I like dedicated solutions, but I lack the courage to attempt a cortex m4 board from zero, so the Teensy seems a good compromise. Only need to find a good amplifier design (Something around a INA128 maybe: http://www.ti.com/lit/ds/symlink/ina128.pdf ), add an screen, some buttons and an encoder. (I love rotary input devices in my designs)

[stix]

All that sounds good, but now it's my turn to say "way too complicated"

 

The purpose of this post and my (prototype) device is to put together some basic and easily obtainable parts. With a bit of soldering, you have a cheap, accurate and usable device for recording the performance of your rocket motors.

 

This has lead me on an off-tangent quest to also develop software that interprets the data. It's taken a couple of years, but I'm getting there.

 

[EDIT] Well a couple of years part time - probably on average 10hrs per week, which equates to around 1000hrs . Well... I'm obviously not that smart

Edited March 30, 2018 by stix

[Baldor]

Without the software, the hardware is irrelevant, Stix.

 

For me, the teensy seems a reasonable replacement for the arduino. It's more expensive, more capable, have the same programming environment, and have a very capable ADC, so you can forget the I2C external ADC.

Data block:
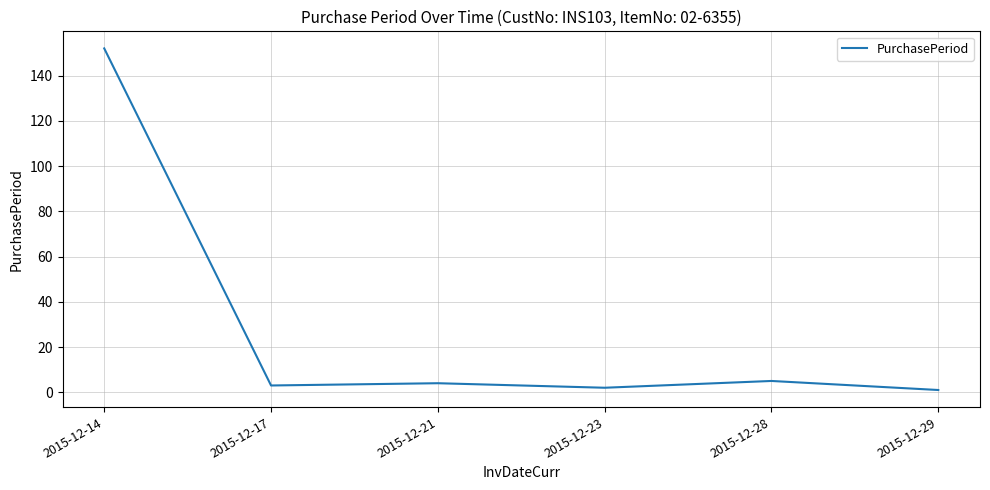

True or false: there are more than 0 points higher than both neighbors.

True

Job 1: Translate this sentence from the rocket motor thread into Spanish: "With a bit of soldering, you have a cheap, accurate and usable device for recording the performance of your rocket motors."
Job 2: Update the part of the rocket motor thread that opens with the words containing "Edited March 30, 2018" and closes with "I2C external ADC.", putting "sensible substitute" in place of "reasonable replacement".
The listing is separate material from the rocket motor thread.

Response box 1: Con un poco de soldadura, tienes un dispositivo barato, preciso y utilizable para registrar el rendimiento de tus motores de cohete.

Response box 2:
Edited March 30, 2018 by stix

[Baldor]

Without the software, the hardware is irrelevant, Stix.

 

For me, the teensy seems a sensible substitute for the arduino. It's more expensive, more capable, have the same programming environment, and have a very capable ADC, so you can forget the I2C external ADC.